When all is said and done, No Way Home is simultaneously the end of an era as well as a new beginning. Sure, The Avengers (2012) and Avengers: Endgame (2019) can claim that distinction, but Spider-Man alone has been a cinematic cultural fixture for a lot longer than his friends in the famed superhero team. It’s from this perspective that No Way Home feels most unique, given that it effortlessly turns its loving homage to the Spider-Man legacy into its main narrative force without ever feeling tacky or hollow. The only other film remotely similar is its own cartoon counterpart, Spider-Man: Into The Spider-Verse, and even then there are many things separating the two. Spider-Verse may have the edge by being an epic standalone piece, but it’s hard to deny how effectively No Way Home conjures the audience’s sense memory while also leaving them wanting more.
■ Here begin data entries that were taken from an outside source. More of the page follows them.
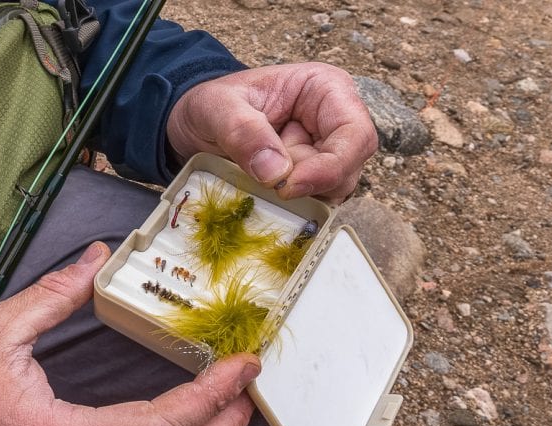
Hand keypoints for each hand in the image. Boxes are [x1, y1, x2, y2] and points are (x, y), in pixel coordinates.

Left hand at [166, 62, 377, 201]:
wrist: (195, 125)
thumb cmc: (211, 105)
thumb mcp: (215, 108)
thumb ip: (243, 132)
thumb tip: (277, 173)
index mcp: (325, 90)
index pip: (356, 135)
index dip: (332, 166)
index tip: (288, 187)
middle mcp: (334, 122)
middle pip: (349, 169)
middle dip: (308, 183)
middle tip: (264, 180)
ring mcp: (325, 154)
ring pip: (333, 191)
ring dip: (297, 196)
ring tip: (257, 176)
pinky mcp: (309, 179)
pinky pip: (312, 203)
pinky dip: (289, 208)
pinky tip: (260, 191)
Ultimately, Spider-Man: No Way Home is proof that you can still tell creative, thrilling and breathtakingly enjoyable stories while playing to the audiences preconceived feelings. In a way, crafting a blockbuster which successfully reminds us of happier times while still giving us plenty of brand new surprises is to be applauded. Rest assured, Jon Watt’s film will be receiving applause for years to come as Spider-Man: No Way Home ranks among the best of the Spider-Man films, which in turn means it’s among the best of entire superhero genre.
Best way to watch it: With childhood friends.